Origins of allostery in vertebrate hemoglobin evolution

Allostery--regulation of a proteins activity by binding to an effector--is an essential functional feature of many proteins. Its structural basis is complex: a protein must bind effector at one site--an interaction that typically involves many complementary residues--and this binding event must change the proteins conformation at the distant active site. How allosteric proteins evolved this architecture is unknown because there are no cases in which the historical mechanisms by which allostery was acquired from nonallosteric precursors have been identified. Vertebrate hemoglobin (Hb) is a tetrameric protein whose oxygen affinity is reduced by binding organic phosphates. We used ancestral protein reconstruction, biochemical experiments, and in silico studies of protein structure and dynamics to identify the changes in protein sequence and structure that caused allosteric Hb to evolve from its non-allosteric dimeric precursor.

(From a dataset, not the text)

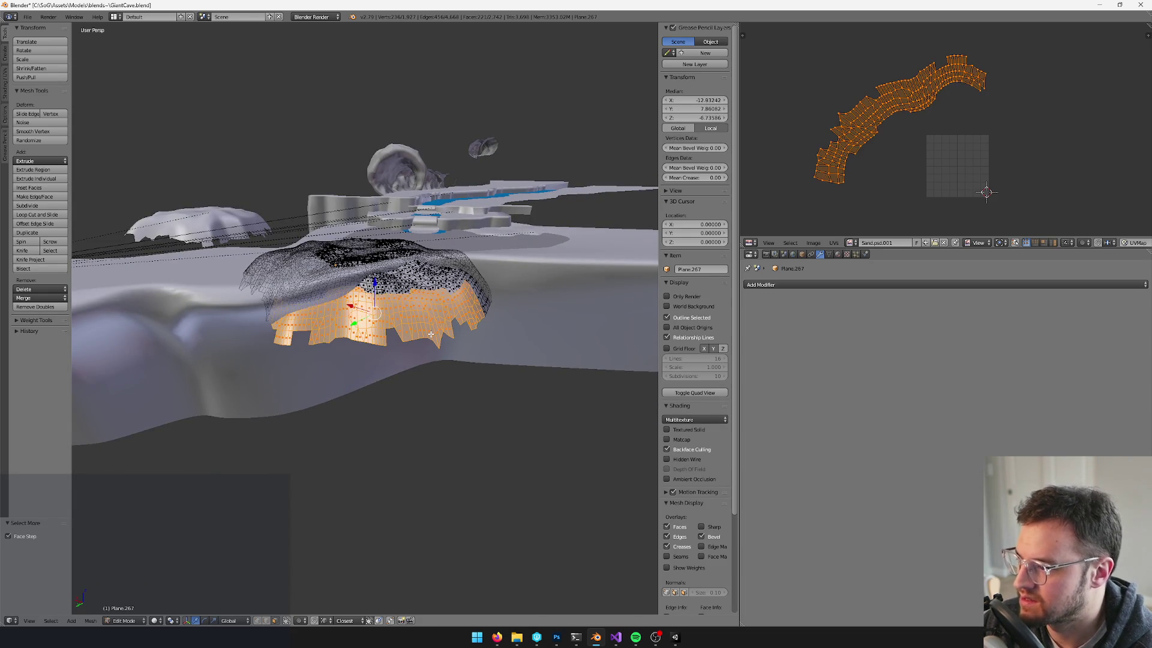
{"action": "key", "text": "ctrl+KP_Add"}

We found that just two historical substitutions were sufficient to confer positive allostery on the ancestor--one that caused the dimer to tetramerize, and another that created an effector binding site in the tetramers central cavity. Two additional substitutions changed the effectors position and conferred the modern form of negative allostery. This short evolutionary path to allostery was possible because most of the key requirements for allostery already existed as by-products of the proteins structure: the tertiary transition between oxygenated and deoxygenated conformations is an ancient and intrinsic property of the globin fold. It affects the surface patch that ultimately mediated tetramer assembly, so as soon as tetramerization evolved because of one substitution on that surface, tertiary heterogeneity propagated to large-scale quaternary heterogeneity. The other substitution(s) conferred effector binding at a site within the tetramer that is preferentially accessible in the deoxygenated state. One of the most complex and essential protein phenomena therefore evolved via simple and intelligible mechanisms.